The couple knew they were witnessing something special June 27 in Mount Pleasant.

"I don't think I've seen anything like this before," said Jackie Holst, who bought a covered lawn chair to watch dozens of classic models in the yearly Great Race motor onto the grounds at Patriots Point.

"They may not do this (again) on the East Coast for 10-15 years," husband Jerry Holst added.

Mount Pleasant was one of 10 stopover cities and towns on the Great Race route this year, which covered 2,100 miles from Ogunquit, Maine, to The Villages, Fla. Ending the seventh leg of the annual rally, the East Cooper town made the most of it with a star-spangled celebration full of wavable-sized American flags and a greeting party of 100 local classic cars.

The town's mayor, Linda Page, was named an honorary driver for a day.

"We're excited," said Chris Hauff, public information officer at Patriots Point. He numbered the late afternoon crowd on a sunny day in the "thousands. You couldn't ask for better weather," he said.

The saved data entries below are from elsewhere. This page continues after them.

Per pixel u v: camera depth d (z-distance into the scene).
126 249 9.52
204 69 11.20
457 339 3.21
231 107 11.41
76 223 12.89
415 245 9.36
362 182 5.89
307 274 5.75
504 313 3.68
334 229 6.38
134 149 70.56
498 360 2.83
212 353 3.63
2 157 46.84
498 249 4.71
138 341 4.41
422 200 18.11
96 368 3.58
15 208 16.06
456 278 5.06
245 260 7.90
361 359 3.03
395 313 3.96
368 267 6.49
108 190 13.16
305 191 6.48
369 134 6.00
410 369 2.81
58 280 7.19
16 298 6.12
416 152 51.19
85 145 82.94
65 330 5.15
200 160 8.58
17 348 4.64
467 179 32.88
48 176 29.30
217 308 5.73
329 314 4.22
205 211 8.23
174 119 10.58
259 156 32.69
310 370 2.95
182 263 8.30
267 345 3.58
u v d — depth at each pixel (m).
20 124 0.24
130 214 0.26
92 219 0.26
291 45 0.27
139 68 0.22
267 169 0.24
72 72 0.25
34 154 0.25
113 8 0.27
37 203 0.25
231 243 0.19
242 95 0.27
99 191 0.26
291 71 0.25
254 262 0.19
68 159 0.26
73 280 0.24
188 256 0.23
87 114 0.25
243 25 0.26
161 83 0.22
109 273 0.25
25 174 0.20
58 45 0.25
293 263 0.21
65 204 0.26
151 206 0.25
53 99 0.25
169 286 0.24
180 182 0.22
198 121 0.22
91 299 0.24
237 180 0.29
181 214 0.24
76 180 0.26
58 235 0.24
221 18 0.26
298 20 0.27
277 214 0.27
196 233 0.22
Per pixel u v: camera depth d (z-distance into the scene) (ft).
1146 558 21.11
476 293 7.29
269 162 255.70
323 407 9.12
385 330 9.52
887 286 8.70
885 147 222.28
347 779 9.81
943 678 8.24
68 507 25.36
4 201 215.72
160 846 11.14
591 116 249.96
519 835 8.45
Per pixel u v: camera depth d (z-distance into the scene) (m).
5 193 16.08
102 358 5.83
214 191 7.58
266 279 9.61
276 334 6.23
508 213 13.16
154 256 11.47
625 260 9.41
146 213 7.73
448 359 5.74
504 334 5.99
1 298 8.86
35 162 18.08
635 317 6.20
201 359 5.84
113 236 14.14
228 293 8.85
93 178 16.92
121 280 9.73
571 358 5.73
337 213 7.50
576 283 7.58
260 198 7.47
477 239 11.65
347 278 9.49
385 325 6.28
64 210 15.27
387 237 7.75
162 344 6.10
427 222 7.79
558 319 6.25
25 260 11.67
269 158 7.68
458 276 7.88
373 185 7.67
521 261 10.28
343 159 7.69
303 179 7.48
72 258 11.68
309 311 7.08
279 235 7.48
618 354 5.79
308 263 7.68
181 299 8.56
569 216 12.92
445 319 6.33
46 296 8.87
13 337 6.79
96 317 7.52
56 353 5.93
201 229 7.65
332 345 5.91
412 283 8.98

According to the event guide, 109 cars dating from 1916 through 1972 registered to compete in the rally. Rather than a speed race, the event showcases vehicles with a driver and navigator who combine to meet checkpoints at pre-determined times. The closer they get to matching the clock, the better their score.

Hemmings Motor News and Hagerty classic car insurer were chief sponsors of the 2014 Great Race. Each year, the event takes a different path, typically cross country, from south to north or like this year, north to south. The 2015 rally is expected to follow famed highway Route 66.

Race director Jeff Stumb said he was pleased with how this year's event was progressing. Along with generally good weather, "the attrition has been low." He said Mount Pleasant has been "awesome" as an overnight stop.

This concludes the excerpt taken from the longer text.